SOURCE EXTRACT:
* BEGIN *
Exhibit 99.1
Supernova Partners Acquisition Company, Inc. Receives Expected Notice From The New York Stock Exchange Regarding Delayed Quarterly Report
June 2, 2021
WASHINGTON, D.C, June 2, 2021 /PRNewswire/ — Supernova Partners Acquisition Company, Inc. (NYSE: SPNV) (the “Company,” “Supernova,” “us” or “our”) announced today that, on May 25, 2021, it received a notice (“Notice”) from the New York Stock Exchange (the “NYSE”) indicating that it was not in compliance with NYSE continued listing requirements under the timely filing criteria established in Section 802.01E of the NYSE Listed Company Manual as a result of its failure to timely file the Form 10-Q for the fiscal quarter ended March 31, 2021 (the “Form 10-Q”). The Rule requires listed companies to timely file all required periodic financial reports with the Securities and Exchange Commission (“SEC”). The Notice has no immediate effect on the listing or trading of the Company’s securities on the NYSE.
* END *
WORK INSTRUCTIONS:
• 1. According to the press release, on what date did Supernova receive the notice from the NYSE?
• 2. Using the press release, explain why the NYSE found Supernova out of compliance with its continued listing requirements.
• 3. Summarize the press release in two sentences.
None of the data entries is needed here.

[Extracted data entries]
* BEGIN *
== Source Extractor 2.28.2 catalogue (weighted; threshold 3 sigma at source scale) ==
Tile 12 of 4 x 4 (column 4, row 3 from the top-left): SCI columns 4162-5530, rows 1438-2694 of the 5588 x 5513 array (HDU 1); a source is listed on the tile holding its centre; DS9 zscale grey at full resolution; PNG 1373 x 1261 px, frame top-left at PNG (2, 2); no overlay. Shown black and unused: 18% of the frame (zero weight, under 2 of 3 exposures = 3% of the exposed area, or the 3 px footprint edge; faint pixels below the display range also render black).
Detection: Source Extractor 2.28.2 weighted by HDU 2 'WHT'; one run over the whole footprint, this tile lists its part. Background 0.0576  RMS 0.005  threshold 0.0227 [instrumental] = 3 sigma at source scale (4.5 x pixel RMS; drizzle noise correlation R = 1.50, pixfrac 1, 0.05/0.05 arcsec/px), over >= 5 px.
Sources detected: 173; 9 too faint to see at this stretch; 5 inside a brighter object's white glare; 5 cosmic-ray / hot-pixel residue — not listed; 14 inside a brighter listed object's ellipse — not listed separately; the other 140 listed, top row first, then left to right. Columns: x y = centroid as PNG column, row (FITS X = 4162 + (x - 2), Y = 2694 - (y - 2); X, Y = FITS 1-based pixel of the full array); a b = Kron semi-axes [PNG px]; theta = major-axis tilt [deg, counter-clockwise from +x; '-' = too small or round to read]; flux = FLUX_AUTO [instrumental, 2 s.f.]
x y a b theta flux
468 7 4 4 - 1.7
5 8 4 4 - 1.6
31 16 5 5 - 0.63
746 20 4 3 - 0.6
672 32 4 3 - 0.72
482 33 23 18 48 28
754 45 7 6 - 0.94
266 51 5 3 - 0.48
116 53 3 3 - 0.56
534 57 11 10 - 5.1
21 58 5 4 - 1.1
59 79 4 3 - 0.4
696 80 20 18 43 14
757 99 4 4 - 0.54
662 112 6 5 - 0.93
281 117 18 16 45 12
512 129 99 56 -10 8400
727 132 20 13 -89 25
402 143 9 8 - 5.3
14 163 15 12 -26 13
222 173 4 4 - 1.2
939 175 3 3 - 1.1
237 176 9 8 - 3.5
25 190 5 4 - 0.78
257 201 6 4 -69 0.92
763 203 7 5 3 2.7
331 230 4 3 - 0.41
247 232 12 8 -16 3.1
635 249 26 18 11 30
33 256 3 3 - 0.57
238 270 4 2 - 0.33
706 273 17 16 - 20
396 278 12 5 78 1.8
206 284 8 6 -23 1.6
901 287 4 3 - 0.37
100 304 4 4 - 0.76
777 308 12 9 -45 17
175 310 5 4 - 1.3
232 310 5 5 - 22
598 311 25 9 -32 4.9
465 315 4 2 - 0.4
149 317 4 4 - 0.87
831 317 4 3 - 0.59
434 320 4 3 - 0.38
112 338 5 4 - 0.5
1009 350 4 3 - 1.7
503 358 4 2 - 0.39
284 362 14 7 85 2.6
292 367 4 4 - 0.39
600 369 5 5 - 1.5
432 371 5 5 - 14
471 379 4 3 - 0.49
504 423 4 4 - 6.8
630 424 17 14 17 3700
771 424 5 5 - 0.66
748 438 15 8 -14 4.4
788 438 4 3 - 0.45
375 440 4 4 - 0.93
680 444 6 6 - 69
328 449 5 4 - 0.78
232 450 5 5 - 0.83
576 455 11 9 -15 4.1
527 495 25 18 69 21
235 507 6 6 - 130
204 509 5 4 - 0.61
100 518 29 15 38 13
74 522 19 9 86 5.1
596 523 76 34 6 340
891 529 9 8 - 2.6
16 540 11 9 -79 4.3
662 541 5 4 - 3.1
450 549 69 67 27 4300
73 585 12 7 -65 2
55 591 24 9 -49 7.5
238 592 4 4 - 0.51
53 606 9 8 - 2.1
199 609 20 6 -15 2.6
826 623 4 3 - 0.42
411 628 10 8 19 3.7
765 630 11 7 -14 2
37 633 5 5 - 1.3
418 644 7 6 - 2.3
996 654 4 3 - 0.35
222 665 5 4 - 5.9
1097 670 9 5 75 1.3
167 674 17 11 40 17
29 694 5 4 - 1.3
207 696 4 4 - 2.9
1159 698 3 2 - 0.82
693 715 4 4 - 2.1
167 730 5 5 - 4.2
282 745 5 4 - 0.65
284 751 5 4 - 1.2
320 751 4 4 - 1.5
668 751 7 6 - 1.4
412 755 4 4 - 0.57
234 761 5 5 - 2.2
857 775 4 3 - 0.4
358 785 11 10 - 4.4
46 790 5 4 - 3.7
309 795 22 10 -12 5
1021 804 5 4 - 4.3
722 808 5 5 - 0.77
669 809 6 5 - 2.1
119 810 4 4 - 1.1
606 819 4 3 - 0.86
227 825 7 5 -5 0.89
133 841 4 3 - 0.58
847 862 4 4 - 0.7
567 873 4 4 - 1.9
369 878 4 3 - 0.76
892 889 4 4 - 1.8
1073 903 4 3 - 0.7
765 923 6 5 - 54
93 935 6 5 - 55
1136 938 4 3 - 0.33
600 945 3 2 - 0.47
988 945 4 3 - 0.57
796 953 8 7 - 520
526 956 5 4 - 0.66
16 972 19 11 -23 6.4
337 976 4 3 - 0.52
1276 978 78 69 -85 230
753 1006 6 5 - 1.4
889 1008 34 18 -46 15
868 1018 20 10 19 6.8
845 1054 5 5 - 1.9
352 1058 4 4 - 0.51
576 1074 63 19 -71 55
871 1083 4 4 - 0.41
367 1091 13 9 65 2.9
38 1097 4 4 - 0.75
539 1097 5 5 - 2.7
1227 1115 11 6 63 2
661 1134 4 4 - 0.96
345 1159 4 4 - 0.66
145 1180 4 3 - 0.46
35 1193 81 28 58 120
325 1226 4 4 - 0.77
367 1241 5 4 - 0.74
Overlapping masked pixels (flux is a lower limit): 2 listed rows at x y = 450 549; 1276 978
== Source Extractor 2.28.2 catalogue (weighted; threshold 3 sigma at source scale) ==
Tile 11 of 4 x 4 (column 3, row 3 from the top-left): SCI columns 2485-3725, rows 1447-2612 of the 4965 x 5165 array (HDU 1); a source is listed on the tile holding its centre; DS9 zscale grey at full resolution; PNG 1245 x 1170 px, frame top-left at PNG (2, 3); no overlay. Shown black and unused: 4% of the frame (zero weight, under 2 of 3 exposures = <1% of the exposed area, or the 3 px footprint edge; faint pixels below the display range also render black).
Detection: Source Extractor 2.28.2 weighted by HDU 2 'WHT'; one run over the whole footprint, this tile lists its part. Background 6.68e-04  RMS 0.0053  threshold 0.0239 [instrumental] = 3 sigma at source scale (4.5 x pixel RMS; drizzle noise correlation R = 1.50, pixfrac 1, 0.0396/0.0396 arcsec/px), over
* END *
RESPONSES TO THE EXERCISE:
• 1. May 25, 2021.

• 2. Supernova failed to file its Form 10-Q for the fiscal quarter ended March 31, 2021 on time. Section 802.01E of the NYSE Listed Company Manual requires listed companies to file all required periodic financial reports with the SEC on time.

• 3. Supernova Partners Acquisition Company announced that on May 25, 2021, the NYSE notified it that it was not in compliance with continued listing requirements because it did not file its Form 10-Q for the quarter ended March 31, 2021 on time. The notice has no immediate effect on the listing or trading of the Company's securities on the NYSE.